Aon plc is the world’s largest insurance and reinsurance broking group, so a good example to look at the impact that insurance-linked securities (ILS) and alternative reinsurance capital work is having at intermediaries.
According to Gregory Case, Aon plc President and CEO, the alternative reinsurance capital work at Aon Benfield now contributes around 5% to 10% of its overall reinsurance broking and advisory income, a very healthy contribution for a niche team at the global broker.
Aon Benfield, the firms reinsurance broking arm has a dedicated capital markets team, Aon Benfield Securities, which is now involved in almost half of the reinsurance markets catastrophe bond and ILS issuance. These capital markets teams at large brokers are involved in structuring, transacting, bookrunning and other capital market type activities where reinsurance risk transfer is ultimately to third-party investors, such as securitization and derivatives.
Gregory Case made a number of comments on the brokers activities within the reinsurance capital markets arena during the firms fourth-quarter earnings call. With ILS and alternative reinsurance capital a hot topic, due to the growth in this area of the reinsurance market and the increasing interest in reinsurance as an asset class, it is no surprise to see it raised as a topic during brokers earnings discussions.
The reinsurance segment is of course under some pressure at brokers like Aon due to the softening market and competition. The same factors which affect reinsurance underwriters will also have an effect on reinsurance brokers, so pricing pressure does have the potential to impact earnings at Aon.
However, Case explained that fourth-quarter reinsurance broking results at Aon were positively impacted by growth in the firms participation in capital market transactions and advisory business. Capital markets units are particularly important at brokers right now, with the increased focus on new sources of capital from third-parties and capital markets risk transfer structures. At Aon the capital markets work makes a positive offset to some pressure caused by the reinsurance pricing environment.
Case explained some of the current market dynamics; “Record capacity continues to be available to meet demand and cedents are retaining more risk, driving expected negative market impact, most notably in the U.S. Absent an event in the industry macro factors will continue to be a headwind in 2014.”
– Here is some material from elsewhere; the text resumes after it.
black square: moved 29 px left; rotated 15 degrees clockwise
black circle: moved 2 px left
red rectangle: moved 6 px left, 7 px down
The Aon Benfield Securities segment is one of the areas that can offset some of these macro factors, explained Case; “Against those headwinds we expect results to continue to reflect flat to modest growth highlighted by net new business won, which was positive for the 11th consecutive quarter, growth from investments internationally and capital markets and advisory transactions business.”
Case expects the capital markets and alternative reinsurance capital business to grow in importance at Aon. He said; “We’ve had a relatively light cat year and that’s fully compounded by the continued influx of capital from non-traditional sources, which is at the $45 billion to $50 billion level now. We expect it to grow over time.”
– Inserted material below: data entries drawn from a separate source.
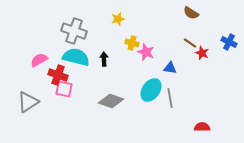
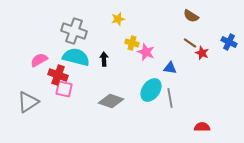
brown semicircle: moved 3 px down
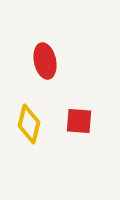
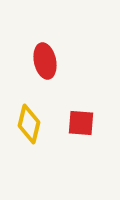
red square: moved 2 px right, 2 px down
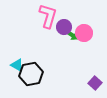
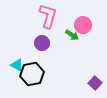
purple circle: moved 22 px left, 16 px down
pink circle: moved 1 px left, 8 px up
black hexagon: moved 1 px right
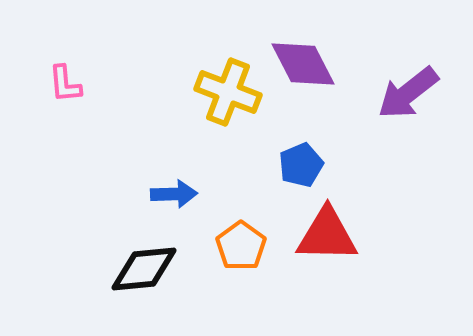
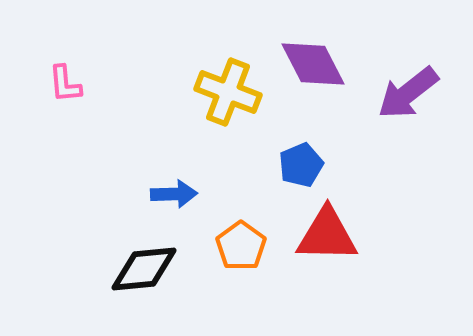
purple diamond: moved 10 px right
Aon’s position within the catastrophe bond and ILS issuance market is one factor that Case is clearly very aware of, despite it being a small piece of the organisation he leads.
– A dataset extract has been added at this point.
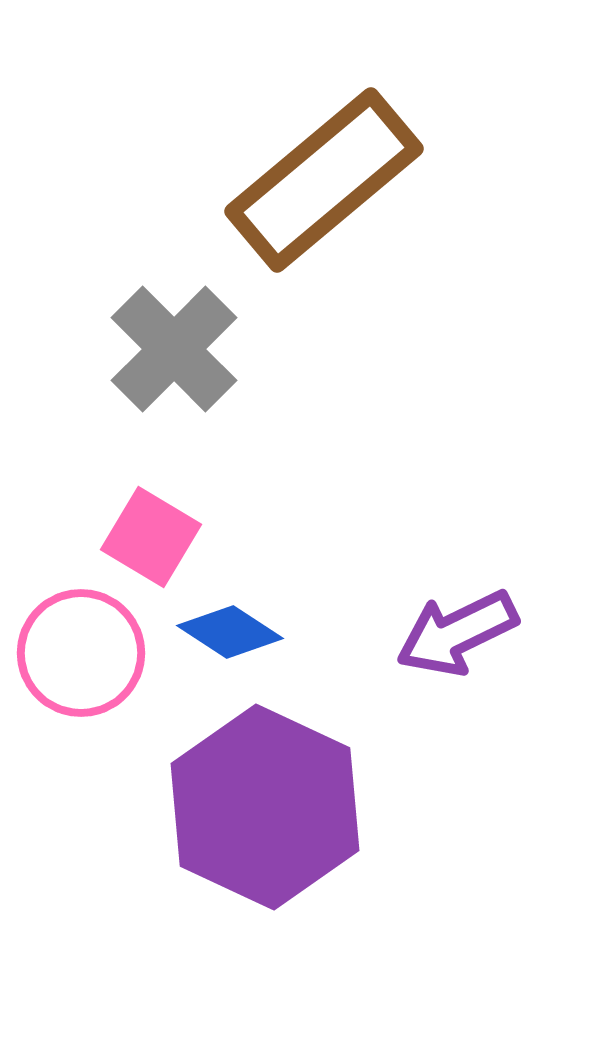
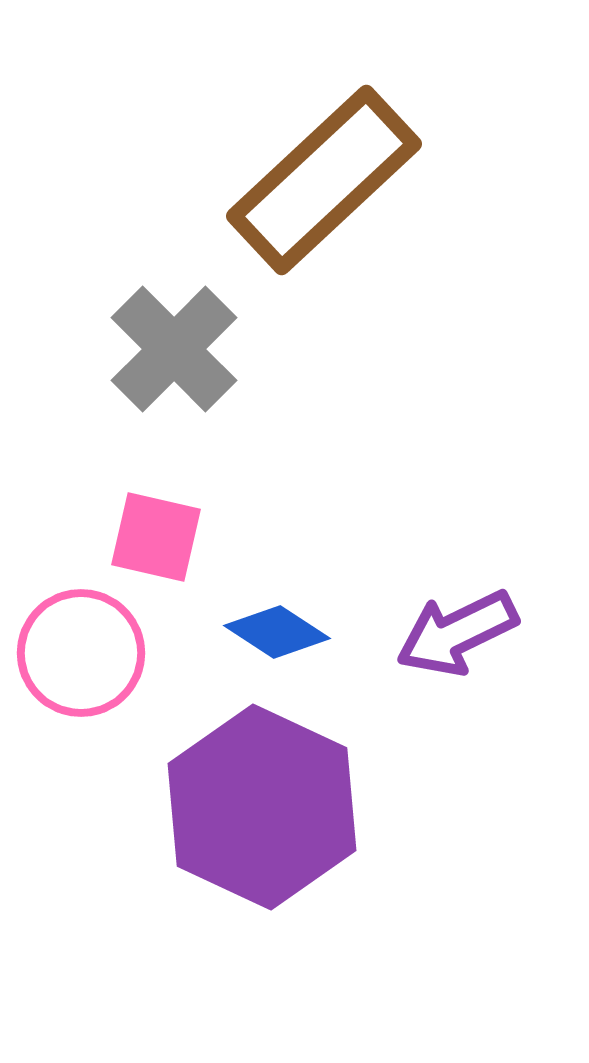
brown rectangle: rotated 3 degrees counterclockwise
pink square: moved 5 px right; rotated 18 degrees counterclockwise
blue diamond: moved 47 px right
purple hexagon: moved 3 px left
Case commented on this market; “When you think about our leadership position in the alternative capital area, in cat bonds as an example, I mean, there’s clearly an acceleration on that front. If you think about since 2010, give or take, there’s probably been about 90, 93, 94 deals done over that period of time. We’ve been involved in over half of them. Now there’s been an acceleration of the 93, 31 were done last year. Again, we’re involved in over half of them.”
This small piece of Aon’s reinsurance broking business is growing in importance for the firm and Case sees the capital markets and ILS as a key part of the overall product offering in the reinsurance broking and advisory work at Aon.
Case explained; “It’s very small overall, as we said before, but a larger piece obviously of our treaty book. But this is a smaller percentage overall, 5% to 10%, let’s say, but growing. And what I wanted to highlight is, if you think about alternative capital, this we believe is a reality, it’s an option for clients, it’s highly viable. About $45 billion or so in the context of, call it, a $550 billion capital base for the insurance world. We are primary in it, but overall it turns out to be 5% to 10% of our overall book.”
So the alternative reinsurance capital, catastrophe bond and ILS business is clearly providing profits at Aon plc and is significant enough, in the entire corporation, to warrant attention from the CEO. Capital markets broking business can be profitable for reinsurance brokers as there can be traditional brokers and capital markets specialists working on the same placements, with advisory, structuring, broking and bookrunning fees and commissions to profit from.
As the ILS market continues to grow, with third-party capital increasingly leveraged within reinsurance, the income from advising, broking and arranging these deals will be a growing portion of brokers income in years to come. As a result, we are likely to see increased focus on capital markets skills and specialists at reinsurance brokerages.